Terwijl de arme Maastrichtenaren ’s winters soms kniediep door de sneeuw moesten ploegen – zo streng waren de winters toen –, bleef het graf van de heilige vrij van sneeuwval. De sneeuw hoopte zich op langs de randen, maar op het graf zelf viel nog geen vlokje, en ook geen regen. De gelovigen waren zo onder de indruk dat ze op het graf een houten kapelletje plaatsten.
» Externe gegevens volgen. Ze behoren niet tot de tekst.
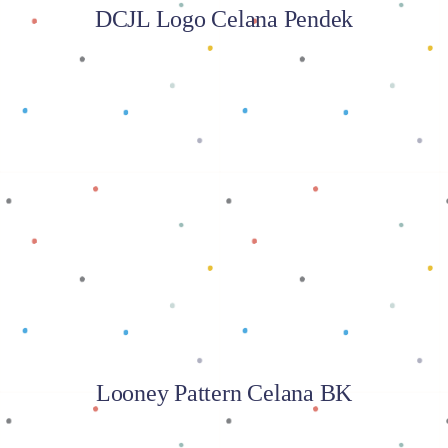
DCJL Logo Celana Pendek
Baca selengkapnya
Looney Pattern Celana BK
Van alle christelijke auteurs die zich in de loop der Middeleeuwen met hun volle creatieve vermogens op de Servaas-legende stortten, was de benedictijn Jocundus het meest ambitieus en invloedrijk. Ergens in de jaren zestig van de elfde eeuw werd hij benaderd door het kapittel – bestuurscollege – van de Sint-Servaas-kerk, voor een nieuw heiligenleven. Het zal Jocundus duidelijk zijn geweest welk doel hier werd gediend: het verhogen van de status van de Sint-Servaas-kerk en de aan dit instituut verbonden geestelijken. Dat lag voor de hand bij dergelijke schrijfopdrachten. Jocundus moest de nieuwe uitgave van het heiligenleven van Sint-Servaas zo vormgeven dat zijn opdrachtgever op niet mis te verstane wijze werd verbonden aan het territorium, en daarmee het wereldlijk gezag, van de toenmalige Duitse keizers. Zo kwam het dat Sint-Servaas in de latere legenden, die allemaal teruggaan op de oerversie van Jocundus, Karel de Grote te hulp schiet in diens ongelijke strijd tegen de Saracenen. Dat keizer Karel voor zover bekend nooit met een moslimleger te kampen heeft gehad deed er niet toe. Het ging om het idee van de lotsverbondenheid tussen ‘de Maastrichtse bisschop’ Sint-Servaas en de Duitse keizers.

De cruciale anekdote van Petrus’ overhandiging van de Hemelse Sleutel aan Sint-Servaas werd overigens niet bedacht door Jocundus, die zijn werk in 1088 afrondde. Dit onderdeel van de legende werd pas in 1130 eigenhandig door het Sint-Servaas-kapittel an Jocundus’ vita toegevoegd. Klaarblijkelijk wilde het kapittel ‘de bisschop Sint-Servaas’ verheffen tot het niveau van Petrus, en daarmee indirect tot dat van de paus. Macht en rijkdom van het kapittel bereikten in deze eeuw hun hoogtepunt, en het lijkt erop dat de eigenwaan van de Maastrichtse kanunniken daarmee gelijke tred hield.